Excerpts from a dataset
-------------------------

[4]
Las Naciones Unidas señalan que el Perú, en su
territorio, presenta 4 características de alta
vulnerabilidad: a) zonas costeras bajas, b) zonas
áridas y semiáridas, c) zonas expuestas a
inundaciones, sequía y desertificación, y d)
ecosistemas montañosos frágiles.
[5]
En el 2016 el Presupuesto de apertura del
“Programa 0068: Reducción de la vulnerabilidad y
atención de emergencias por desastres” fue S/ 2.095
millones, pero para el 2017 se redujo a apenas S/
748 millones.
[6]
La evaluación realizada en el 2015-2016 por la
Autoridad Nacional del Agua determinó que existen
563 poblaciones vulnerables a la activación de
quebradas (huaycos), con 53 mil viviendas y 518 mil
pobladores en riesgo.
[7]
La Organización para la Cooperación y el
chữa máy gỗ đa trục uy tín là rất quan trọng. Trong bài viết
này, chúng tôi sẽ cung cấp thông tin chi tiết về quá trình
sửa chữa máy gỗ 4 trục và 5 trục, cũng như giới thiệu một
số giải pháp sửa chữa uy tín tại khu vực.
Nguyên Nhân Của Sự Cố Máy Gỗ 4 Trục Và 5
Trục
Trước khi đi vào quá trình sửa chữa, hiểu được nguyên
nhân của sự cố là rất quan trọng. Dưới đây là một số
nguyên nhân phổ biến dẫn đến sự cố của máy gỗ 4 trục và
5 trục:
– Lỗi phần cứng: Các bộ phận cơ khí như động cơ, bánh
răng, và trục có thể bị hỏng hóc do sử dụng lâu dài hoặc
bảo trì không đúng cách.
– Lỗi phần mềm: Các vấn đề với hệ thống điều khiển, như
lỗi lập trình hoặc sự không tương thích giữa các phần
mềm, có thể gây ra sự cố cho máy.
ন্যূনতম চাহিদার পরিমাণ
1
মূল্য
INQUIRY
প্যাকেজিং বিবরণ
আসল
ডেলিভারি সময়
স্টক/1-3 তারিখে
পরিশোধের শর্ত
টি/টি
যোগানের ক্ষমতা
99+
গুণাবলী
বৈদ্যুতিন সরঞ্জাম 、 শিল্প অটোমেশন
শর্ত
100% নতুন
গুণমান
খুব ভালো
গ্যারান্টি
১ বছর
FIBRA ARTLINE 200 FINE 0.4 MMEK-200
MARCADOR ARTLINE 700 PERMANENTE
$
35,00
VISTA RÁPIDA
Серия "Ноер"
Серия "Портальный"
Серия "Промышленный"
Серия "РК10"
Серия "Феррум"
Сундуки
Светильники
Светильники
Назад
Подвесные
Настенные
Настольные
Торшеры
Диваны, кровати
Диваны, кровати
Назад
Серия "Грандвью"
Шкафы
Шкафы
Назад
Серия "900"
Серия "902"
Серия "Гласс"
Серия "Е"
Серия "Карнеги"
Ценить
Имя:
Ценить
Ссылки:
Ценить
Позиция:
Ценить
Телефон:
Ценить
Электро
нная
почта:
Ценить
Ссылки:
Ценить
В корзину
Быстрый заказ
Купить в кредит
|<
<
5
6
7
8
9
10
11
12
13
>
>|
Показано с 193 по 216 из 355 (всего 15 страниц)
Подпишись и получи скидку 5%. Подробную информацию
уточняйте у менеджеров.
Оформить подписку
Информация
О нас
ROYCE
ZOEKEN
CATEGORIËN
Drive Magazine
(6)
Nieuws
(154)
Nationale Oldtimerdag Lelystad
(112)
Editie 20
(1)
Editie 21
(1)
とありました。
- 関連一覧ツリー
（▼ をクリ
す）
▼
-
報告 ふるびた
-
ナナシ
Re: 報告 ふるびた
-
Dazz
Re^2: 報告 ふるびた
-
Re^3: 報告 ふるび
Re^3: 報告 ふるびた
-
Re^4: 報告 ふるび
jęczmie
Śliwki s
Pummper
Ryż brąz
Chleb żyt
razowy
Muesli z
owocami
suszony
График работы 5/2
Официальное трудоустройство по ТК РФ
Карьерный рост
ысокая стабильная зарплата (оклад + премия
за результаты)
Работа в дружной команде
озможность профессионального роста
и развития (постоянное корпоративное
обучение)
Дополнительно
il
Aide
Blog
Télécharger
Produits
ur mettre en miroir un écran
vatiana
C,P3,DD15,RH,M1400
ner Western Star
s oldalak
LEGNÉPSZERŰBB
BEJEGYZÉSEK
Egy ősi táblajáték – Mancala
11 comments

-------------------------

**Work item:** Could you restate every record above word for word?

**Exercise result:**
[4]
Las Naciones Unidas señalan que el Perú, en su
territorio, presenta 4 características de alta
vulnerabilidad: a) zonas costeras bajas, b) zonas
áridas y semiáridas, c) zonas expuestas a
inundaciones, sequía y desertificación, y d)
ecosistemas montañosos frágiles.
[5]
En el 2016 el Presupuesto de apertura del
“Programa 0068: Reducción de la vulnerabilidad y
atención de emergencias por desastres” fue S/ 2.095
millones, pero para el 2017 se redujo a apenas S/
748 millones.
[6]
La evaluación realizada en el 2015-2016 por la
Autoridad Nacional del Agua determinó que existen
563 poblaciones vulnerables a la activación de
quebradas (huaycos), con 53 mil viviendas y 518 mil
pobladores en riesgo.
[7]
La Organización para la Cooperación y el
chữa máy gỗ đa trục uy tín là rất quan trọng. Trong bài viết
này, chúng tôi sẽ cung cấp thông tin chi tiết về quá trình
sửa chữa máy gỗ 4 trục và 5 trục, cũng như giới thiệu một
số giải pháp sửa chữa uy tín tại khu vực.
Nguyên Nhân Của Sự Cố Máy Gỗ 4 Trục Và 5
Trục
Trước khi đi vào quá trình sửa chữa, hiểu được nguyên
nhân của sự cố là rất quan trọng. Dưới đây là một số
nguyên nhân phổ biến dẫn đến sự cố của máy gỗ 4 trục và
5 trục:
– Lỗi phần cứng: Các bộ phận cơ khí như động cơ, bánh
răng, và trục có thể bị hỏng hóc do sử dụng lâu dài hoặc
bảo trì không đúng cách.
– Lỗi phần mềm: Các vấn đề với hệ thống điều khiển, như
lỗi lập trình hoặc sự không tương thích giữa các phần
mềm, có thể gây ra sự cố cho máy.
ন্যূনতম চাহিদার পরিমাণ
1
মূল্য
INQUIRY
প্যাকেজিং বিবরণ
আসল
ডেলিভারি সময়
স্টক/1-3 তারিখে
পরিশোধের শর্ত
টি/টি
যোগানের ক্ষমতা
99+
গুণাবলী
বৈদ্যুতিন সরঞ্জাম 、 শিল্প অটোমেশন
শর্ত
100% নতুন
গুণমান
খুব ভালো
গ্যারান্টি
১ বছর
FIBRA ARTLINE 200 FINE 0.4 MMEK-200
MARCADOR ARTLINE 700 PERMANENTE
$
35,00
VISTA RÁPIDA
Серия "Ноер"
Серия "Портальный"
Серия "Промышленный"
Серия "РК10"
Серия "Феррум"
Сундуки
Светильники
Светильники
Назад
Подвесные
Настенные
Настольные
Торшеры
Диваны, кровати
Диваны, кровати
Назад
Серия "Грандвью"
Шкафы
Шкафы
Назад
Серия "900"
Серия "902"
Серия "Гласс"
Серия "Е"
Серия "Карнеги"
Ценить
Имя:
Ценить
Ссылки:
Ценить
Позиция:
Ценить
Телефон:
Ценить
Электро
нная
почта:
Ценить
Ссылки:
Ценить
В корзину
Быстрый заказ
Купить в кредит
|<
<
5
6
7
8
9
10
11
12
13
>
>|
Показано с 193 по 216 из 355 (всего 15 страниц)
Подпишись и получи скидку 5%. Подробную информацию
уточняйте у менеджеров.
Оформить подписку
Информация
О нас
ROYCE
ZOEKEN
CATEGORIËN
Drive Magazine
(6)
Nieuws
(154)
Nationale Oldtimerdag Lelystad
(112)
Editie 20
(1)
Editie 21
(1)
とありました。
- 関連一覧ツリー
（▼ をクリ
す）
▼
-
報告 ふるびた
-
ナナシ
Re: 報告 ふるびた
-
Dazz
Re^2: 報告 ふるびた
-
Re^3: 報告 ふるび
Re^3: 報告 ふるびた
-
Re^4: 報告 ふるび
jęczmie
Śliwki s
Pummper
Ryż brąz
Chleb żyt
razowy
Muesli z
owocami
suszony
График работы 5/2
Официальное трудоустройство по ТК РФ
Карьерный рост
ысокая стабильная зарплата (оклад + премия
за результаты)
Работа в дружной команде
озможность профессионального роста
и развития (постоянное корпоративное
обучение)
Дополнительно
il
Aide
Blog
Télécharger
Produits
ur mettre en miroir un écran
vatiana
C,P3,DD15,RH,M1400
ner Western Star
s oldalak
LEGNÉPSZERŰBB
BEJEGYZÉSEK
Egy ősi táblajáték – Mancala
11 comments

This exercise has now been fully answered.